'''

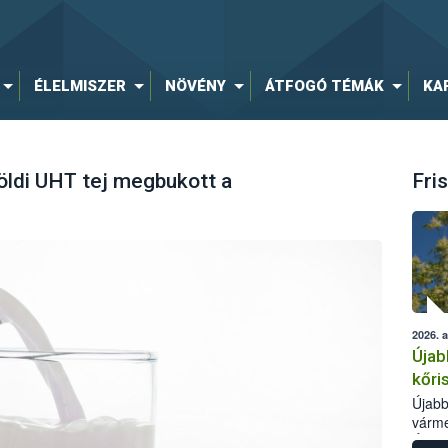
ÉLELMISZER
NÖVÉNY
ÁTFOGÓ TÉMÁK
KA
földi UHT tej megbukott a
Fris
2026. 
Újab
kőri
Újabb
várme
Élelm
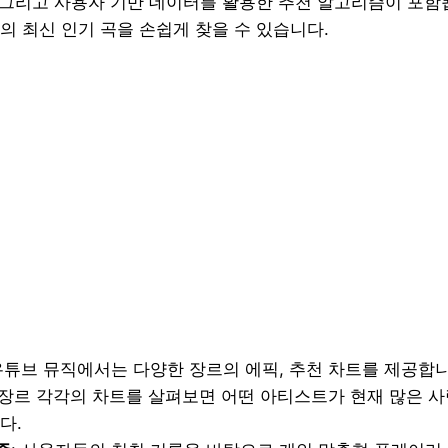
, 그리고 사용자 기반 데이터를 활용한 추천 알고리즘이 포함
의 최신 인기 곡을 손쉽게 찾을 수 있습니다.
 유튜브 뮤직에서는 다양한 장르의 에픽, 추천 차트를 제공합니
&B 장르 각각의 차트를 살펴보면 어떤 아티스트가 현재 많은 
다.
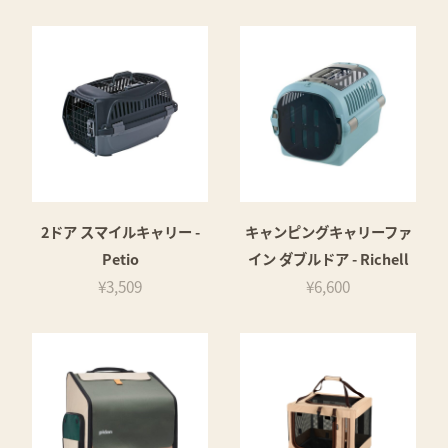
2ドア スマイルキャリー -
キャンピングキャリーファ
Petio
イン ダブルドア - Richell
¥3,509
¥6,600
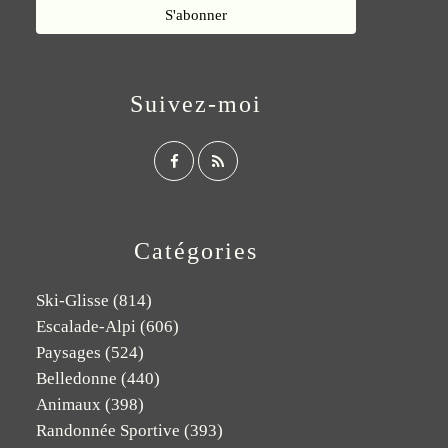
Suivez-moi
Catégories
Ski-Glisse
(814)
Escalade-Alpi
(606)
Paysages
(524)
Belledonne
(440)
Animaux
(398)
Randonnée Sportive
(393)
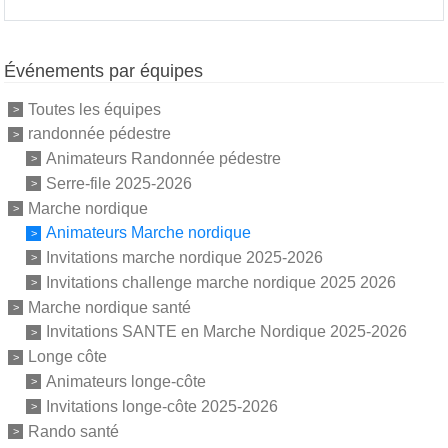
Événements par équipes
Toutes les équipes
randonnée pédestre
Animateurs Randonnée pédestre
Serre-file 2025-2026
Marche nordique
Animateurs Marche nordique
Invitations marche nordique 2025-2026
Invitations challenge marche nordique 2025 2026
Marche nordique santé
Invitations SANTE en Marche Nordique 2025-2026
Longe côte
Animateurs longe-côte
Invitations longe-côte 2025-2026
Rando santé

'''

AUFGABENBESCHREIBUNG: Finde in den Daten jede Zeile, in der die Zeichenfolge „côte“ vorkommt, und schreibe diese Zeilen ab.

ERGEBNIS:
Longe côte
Animateurs longe-côte
Invitations longe-côte 2025-2026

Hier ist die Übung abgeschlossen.